Taliban Surrender Continues Outside Mazar-e Sharif

Aired November 24, 2001 - 09:05   ET

THIS IS A RUSH TRANSCRIPT. THIS COPY MAY NOT BE IN ITS FINAL FORM AND MAY BE UPDATED.


THIS IS A RUSH TRANSCRIPT. THIS COPY MAY NOT BE IN ITS FINAL FORM AND MAY BE UPDATED.
CATHERINE CALLAWAY, CNN ANCHOR: There is another massive surrender going on in the west of Konduz outside the city of Mazar-e Sharif. Let's go now to CNN's Alessio Vinci, who's monitoring the developments there, joins us by videophone with the very latest.

ALESSIO VINCI, CNN CORRESPONDENT: Well, hello, Catherine.

We've seen earlier today some 400 Taliban fighters giving themselves up to the forces of the Northern Alliance, about 30 miles out of Mazar-e Sharif, going east towards Konduz in the middle of the desert. It took all day for the Northern Alliance commanders to coordinate that surrender.

We have seen also many U.S. Special Forces on hand there, and right next to the Northern Alliance commanders, trying to coordinate the surrender of those troops. At some point we've seen a truckload of weapons that we understand were the weapons of those Taliban forces have given up, and then we saw four truckloads completely filled with Taliban fighters. Those fighters were then brought into the Kalajengi (ph), which is the fortress-like compound of General Abdul Rashid Dostum, who is the top Northern Alliance commander here in northern Afghanistan here in Mazar-e Sharif.

As those prisoners of war were brought inside this compound, they were asked to come down on those trucks, and then they were being searched by Northern Alliance soldiers. They've been stripped of all their belongings. We've seen copies of the Koran, we've seen flashlights, batteries, some bullets, some scissors, all kind of small items that the Northern Alliance soldiers thought that those prisoners of war could not keep with them.

They were then being moved away from the dispersal area into a second area where they were being processed to try to establish whether these were northern -- whether they were Afghans, Afghan fighters, or the so-called foreign fighters. We understand from Northern Alliance commanders that the majority of those fighters are actually foreign fighters, mainly from Pakistan, from Chechnya, and from Saudi Arabia.
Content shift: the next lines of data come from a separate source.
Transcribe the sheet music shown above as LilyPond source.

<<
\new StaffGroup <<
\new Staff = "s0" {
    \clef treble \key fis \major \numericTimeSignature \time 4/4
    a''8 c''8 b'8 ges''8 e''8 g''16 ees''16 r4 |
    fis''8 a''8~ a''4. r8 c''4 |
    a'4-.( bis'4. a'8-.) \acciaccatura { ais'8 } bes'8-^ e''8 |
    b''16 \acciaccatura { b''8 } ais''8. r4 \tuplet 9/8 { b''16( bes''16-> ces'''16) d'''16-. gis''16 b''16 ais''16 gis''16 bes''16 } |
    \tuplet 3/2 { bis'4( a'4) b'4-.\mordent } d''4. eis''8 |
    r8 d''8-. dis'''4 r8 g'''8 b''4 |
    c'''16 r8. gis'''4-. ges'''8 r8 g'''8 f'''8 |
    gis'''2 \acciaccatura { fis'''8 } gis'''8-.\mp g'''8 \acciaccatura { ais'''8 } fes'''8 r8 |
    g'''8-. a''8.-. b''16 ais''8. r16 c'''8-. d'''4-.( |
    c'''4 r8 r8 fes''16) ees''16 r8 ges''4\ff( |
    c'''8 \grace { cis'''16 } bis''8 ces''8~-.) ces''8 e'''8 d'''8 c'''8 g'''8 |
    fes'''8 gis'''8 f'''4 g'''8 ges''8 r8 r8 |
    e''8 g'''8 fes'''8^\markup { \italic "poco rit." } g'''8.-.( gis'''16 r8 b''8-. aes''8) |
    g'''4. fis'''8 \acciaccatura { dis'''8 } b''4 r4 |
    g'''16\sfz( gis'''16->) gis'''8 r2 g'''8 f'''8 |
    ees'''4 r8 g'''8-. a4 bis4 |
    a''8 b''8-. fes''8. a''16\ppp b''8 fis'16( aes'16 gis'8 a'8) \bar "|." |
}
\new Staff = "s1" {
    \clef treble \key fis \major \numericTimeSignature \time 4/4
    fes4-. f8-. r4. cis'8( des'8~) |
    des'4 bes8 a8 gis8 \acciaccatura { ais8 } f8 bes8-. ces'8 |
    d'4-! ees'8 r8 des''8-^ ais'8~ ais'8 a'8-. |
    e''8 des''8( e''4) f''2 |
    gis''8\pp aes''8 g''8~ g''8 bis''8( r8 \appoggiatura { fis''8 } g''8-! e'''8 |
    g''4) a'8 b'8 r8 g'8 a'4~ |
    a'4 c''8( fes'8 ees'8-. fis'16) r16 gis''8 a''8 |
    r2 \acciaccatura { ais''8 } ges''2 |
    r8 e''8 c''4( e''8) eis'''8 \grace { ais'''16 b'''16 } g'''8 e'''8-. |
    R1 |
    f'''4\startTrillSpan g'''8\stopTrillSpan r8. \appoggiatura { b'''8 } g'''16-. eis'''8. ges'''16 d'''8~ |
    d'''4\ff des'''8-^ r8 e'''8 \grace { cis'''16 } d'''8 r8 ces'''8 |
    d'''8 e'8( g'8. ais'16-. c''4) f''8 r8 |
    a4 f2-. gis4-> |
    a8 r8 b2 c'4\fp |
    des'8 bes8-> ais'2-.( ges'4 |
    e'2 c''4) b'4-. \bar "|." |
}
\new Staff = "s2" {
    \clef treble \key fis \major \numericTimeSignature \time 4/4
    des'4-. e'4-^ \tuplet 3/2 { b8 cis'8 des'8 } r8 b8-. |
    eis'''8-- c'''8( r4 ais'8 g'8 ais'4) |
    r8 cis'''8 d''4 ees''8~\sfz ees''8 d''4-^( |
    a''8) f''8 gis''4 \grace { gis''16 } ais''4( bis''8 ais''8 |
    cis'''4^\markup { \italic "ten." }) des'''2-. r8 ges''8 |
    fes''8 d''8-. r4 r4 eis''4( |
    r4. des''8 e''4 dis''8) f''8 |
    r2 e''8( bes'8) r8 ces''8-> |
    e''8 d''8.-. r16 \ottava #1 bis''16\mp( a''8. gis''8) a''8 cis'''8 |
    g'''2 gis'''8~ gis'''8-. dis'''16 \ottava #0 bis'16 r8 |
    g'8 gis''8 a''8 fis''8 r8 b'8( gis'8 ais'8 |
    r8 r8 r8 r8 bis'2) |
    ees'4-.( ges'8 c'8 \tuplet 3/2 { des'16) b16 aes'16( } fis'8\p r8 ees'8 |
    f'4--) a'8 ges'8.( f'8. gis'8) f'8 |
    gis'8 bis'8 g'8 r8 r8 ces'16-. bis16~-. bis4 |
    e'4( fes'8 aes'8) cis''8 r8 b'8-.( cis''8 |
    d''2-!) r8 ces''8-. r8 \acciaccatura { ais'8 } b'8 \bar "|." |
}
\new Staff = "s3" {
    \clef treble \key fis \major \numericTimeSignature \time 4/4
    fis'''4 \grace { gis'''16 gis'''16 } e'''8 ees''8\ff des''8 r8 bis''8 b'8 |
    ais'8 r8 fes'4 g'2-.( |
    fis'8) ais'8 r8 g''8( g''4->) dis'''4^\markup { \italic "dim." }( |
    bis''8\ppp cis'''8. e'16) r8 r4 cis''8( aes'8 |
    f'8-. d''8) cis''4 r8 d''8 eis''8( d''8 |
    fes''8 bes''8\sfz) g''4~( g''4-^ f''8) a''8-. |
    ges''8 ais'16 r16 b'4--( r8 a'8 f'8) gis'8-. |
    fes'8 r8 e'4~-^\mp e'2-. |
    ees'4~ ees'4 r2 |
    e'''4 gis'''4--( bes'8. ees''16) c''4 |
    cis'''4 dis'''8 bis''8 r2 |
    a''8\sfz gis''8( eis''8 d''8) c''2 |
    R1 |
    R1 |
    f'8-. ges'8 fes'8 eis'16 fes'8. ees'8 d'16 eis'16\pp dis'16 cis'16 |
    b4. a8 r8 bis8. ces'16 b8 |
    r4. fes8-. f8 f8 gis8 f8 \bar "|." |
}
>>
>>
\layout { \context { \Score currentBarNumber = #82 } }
And according to Northern Alliance commanders, once those soldiers are being processed here, the foreign fighters will be handed over, according to General Dostum, to the United Nations. That's what he told us earlier today. However, today and so far here in Mazar-e Sharif, there is no functioning United Nations office. As far as the Afghan Taliban, they will receive an amnesty. They will be allowed to go back home. Northern Alliance commanders here are telling us that they will be going, most of them, down to Kandahar, the southern province of Afghanistan, which is a Taliban stronghold.

A bloody incident actually happened today as those Taliban soldiers were being searched. One man pulled out a grenade out of his pocket before he was being searched and detonated that grenade, killing himself and also two other soldiers, Taliban soldiers, who were nearby, and also injuring one top, we understand top Northern Alliance commander. We understand he was seriously injured. He's still alive.

But this man, obviously, this Pakistani fight -- we understand he was a Pakistani fighter who had decided to give himself up but not give up the fight against the Northern Alliance. And as he arrived inside this compound, after he was searched, he detonated -- before he was searched, he detonated this hand grenade, killing himself and two other Taliban fighters.

Back to you, Catherine.

CALLAWAY: All right, CNN's Alessio Vinci outside of Mazar-e Sharif, thank you, Alessio.